If you really are what you eat, then everyone I know is nuts. You can’t lob a legume through a restaurant these days without hitting someone on a fussy — and fairly freaky — diet.
Gluten-free. Dairy-free. Sugar-free. Wheatless and meatless, pescetarian and Paleolithic, macrobiotic and Master Cleansed. And for heat’s sake, raw.
As nutritionists analyze our diets to bits, as they break down every edible ounce into shockingly potent micro-ingredients, ascribing common ailments and valorous remedies to each (“These cause bloating, these fight cancer, these are linked to erectile dysfunction, these thwart nuclear radiation”), our eating has gone from absurd to exasperating.
Do you have legitimate medical and/or moral reasons for your odd eating, or rather, non-eating, habits? Yes, I’m certain that you do. Does it make you any less irritating to the rest of us? No. No, it doesn’t.
The line between “conscientious” and “pain-in-the-ass persnickety” is invisible to the naked eye. You say, “I avoid foods with a high glycemic index.” We hear, “I only eat miso and millet, tempeh and tofu, quinoa and kale. And only when it’s organic and seasonal. On Tuesdays. When the tide is low. And the Redskins are ahead.”
I’m nostalgic for the days when we had food preferences, as opposed to food renunciations — things we liked and didn’t especially like, rather than things we wouldn’t consider swallowing even if they were coated in honey. Especially if they were coated in honey. (A vegan friend recently informed me that honey is “bee puke.”)
I’m actually anxious about offering treats to friends anymore; there are only two good reasons to refuse the homemade chocolate-chip cookie I just offered you: “I just brushed my teeth and am hoping to make out with that hot guy over there” or “I had nine of those for lunch, so I’m set.” Anything else feels like holier-than-thou judgment and hurts my probably over-sensitive feelings.

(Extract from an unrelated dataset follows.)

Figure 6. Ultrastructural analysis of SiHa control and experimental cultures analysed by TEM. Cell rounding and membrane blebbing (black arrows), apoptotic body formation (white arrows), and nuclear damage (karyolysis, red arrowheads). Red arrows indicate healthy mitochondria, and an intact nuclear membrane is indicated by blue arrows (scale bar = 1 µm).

What if I decided I wasn’t going to eat solid foods anymore? Not because I just had my tonsils out, or my jaw wired shut, but because I find that chewing puts my chakras out of alignment and believe that sucking through a straw is beneficial to my diaphragm. How would you feel if I showed up at your dinner party, noticed the lovely table settings, and proclaimed, “Oh … forks?! Ooh, yeah, this could be a problem for me. Any chance you can liquefy that lasagna?”

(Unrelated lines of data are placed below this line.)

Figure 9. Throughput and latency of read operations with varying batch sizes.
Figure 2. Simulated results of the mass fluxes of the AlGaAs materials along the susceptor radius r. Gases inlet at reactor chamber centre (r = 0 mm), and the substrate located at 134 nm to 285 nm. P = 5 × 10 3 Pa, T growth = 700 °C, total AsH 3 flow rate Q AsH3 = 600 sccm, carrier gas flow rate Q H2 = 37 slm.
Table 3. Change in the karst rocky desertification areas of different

I realize that you’re being health-smart by pronouncing yourself an ovo-lacto something-or-other. And I admit that you should not sacrifice your longevity simply because I make fun of you in print. And also behind your back at potlucks. And sometimes when I overhear you exalting goji berries. (Here’s the thing: If goji berries were meant to be eaten, they wouldn’t taste like earwax.)
I understand that it’s immature for me to feel threatened by your refusal to consume lactose. Or sucrose. Or cow toes (snicker, snort). I see that it points to an infantile reluctance to grow up and take my own nutrition by the reins. I admit I still resent the trans-fat police for condemning my Oreos and the high-fructose corn syrup cops for exposing my Wheat Thins, and that I clearly have a long way to go toward clean eatin’.
Long as I’m juvenile, though, I’ll share a fun party trick that gets me through the my-friends-are-food-fickle blues: Set out a simple snack plate at your next soirée. Watch your guests slowly back away from it as if it were a deadly trap, and imagine them saying, “Not this time, Lex Luthor! You thought I’d fall for your diabolical cheese-and-cracker scheme? Ha! My irritable bowels will never quake at the likes of you!” Yeah … good times, good times.